ELECTRIC HAND DRILL: Normally used for spinning steel Pop rivets in their holes until you die of old age, but it also works great for drilling rollbar mounting holes in the floor of a sports car just above the brake line that goes to the rear axle.
PLIERS: Used to round off bolt heads.
HACKSAW: One of a family of cutting tools built on the Ouija board principle. It transforms human energy into a crooked, unpredictable motion, and the more you attempt to influence its course, the more dismal your future becomes.
VICE-GRIPS: Used to round off bolt heads. If nothing else is available, they can also be used to transfer intense welding heat to the palm of your hand.
OXYACETYLENE TORCH: Used almost entirely for lighting those stale garage cigarettes you keep hidden in the back of the Whitworth socket drawer (What wife would think to look in there?) because you can never remember to buy lighter fluid for the pack of cheap disposable lighters you bought in Cornmarket.
ZIPPO LIGHTER: See oxyacetelene torch.
WHITWORTH SOCKETS: Once used for working on older British cars and motorcycles, they are now used mainly for hiding six-month old B&H from the sort of person who would throw them away for no good reason.
DRILL PRESS: A tall upright machine useful for suddenly snatching flat metal bar stock out of your hands so that it smacks you in the chest and flings your beer across the room, splattering it against the Snap-On Tool Calender over the bench grinder.
WIRE WHEEL: Cleans rust off old bolts and then throws them somewhere under the workbench with the speed of light. Also removes fingerprint whorls and hard-earned guitar callouses in about the time it takes you to say, "Bert Weedon."
HYDRAULIC FLOOR JACK: Used for lowering a Capri to the ground after you have installed a set of lowered road springs, trapping the jack handle firmly under the front air dam.
EIGHT-FOOT LONG DOUGLAS FIR 2X4: Used for levering a car upward off a hydraulic jack.
TWEEZERS: A tool for removing wood splinters. · PHONE: Tool for calling your neighbour Chris to see if he has another hydraulic floor jack.
SNAP-ON GASKET SCRAPER: Theoretically useful as a sandwich tool for spreading mayonnaise; used mainly for getting dog-doo off your boot.
E-Z OUT BOLT AND STUD EXTRACTOR: A tool that snaps off in bolt holes and is ten times harder than any known drill bit.
TIMING LIGHT: A stroboscopic instrument for illuminating grease build-up on crankshaft pulleys.
TWO-TON HYDRAULIC ENGINE HOIST: A handy tool for testing the tensile strength of earth leads and hydraulic clutch lines you may have forgotten to disconnect.
CRAFTSMAN 1/2 x 16-INCH SCREWDRIVER: A large engine mount prying tool that inexplicably has an accurately machined screwdriver tip on the end without the handle.
BATTERY ELECTROLYTE TESTER: A handy tool for transferring sulphuric acid from a car battery to the inside of your toolbox after determining that your battery is dead as a doornail, just as you thought.
AVIATION METAL SNIPS: See hacksaw.
TROUBLE LIGHT: The mechanic's own tanning salon.

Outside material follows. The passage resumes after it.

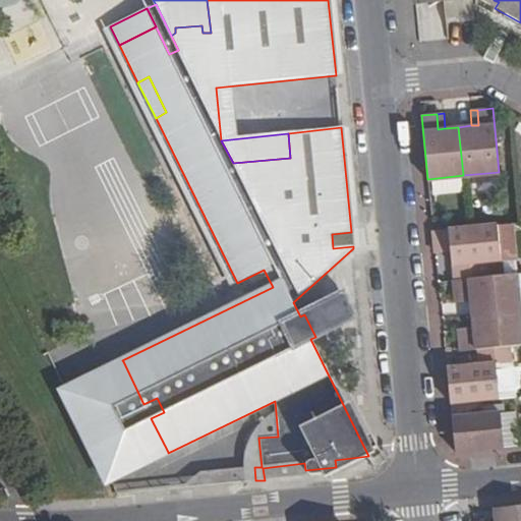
[(515,259),(511,224),(497,226),(500,262),(515,259)]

Sometimes called a drop light, it is a good source of vitamin D, "the sunshine vitamin," which is not otherwise found under cars at night. Health benefits aside, its main purpose is to consume 40-watt light bulbs at about the same rate that artillery shells might be used during, say, the first few hours of the Battle of the Somme. More often dark than light, its name is somewhat misleading.

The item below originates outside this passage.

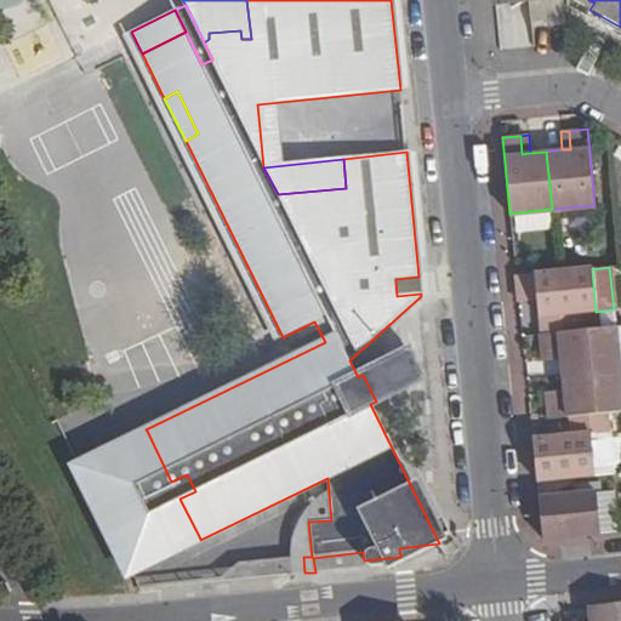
[(596,312),(592,269),(558,272),(517,277),(518,295),(536,294),(536,302),(537,318),(540,317),(541,335),(598,329),(596,312)]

PHILLIPS SCREWDRIVER: Normally used to stab the lids of old-style paper-and-tin oil cans and splash oil on your shirt; can also be used, as the name implies, to round-out Phillips screw heads.
AIR COMPRESSOR: A machine that takes energy produced in a coal-burning power plant 200 miles away and transforms it into compressed air that travels by hose to a Draper impact wrench that grips rusty suspension bolts last tightened 40 years ago by someone in Abingdon, Oxfordshire, and rounds them off.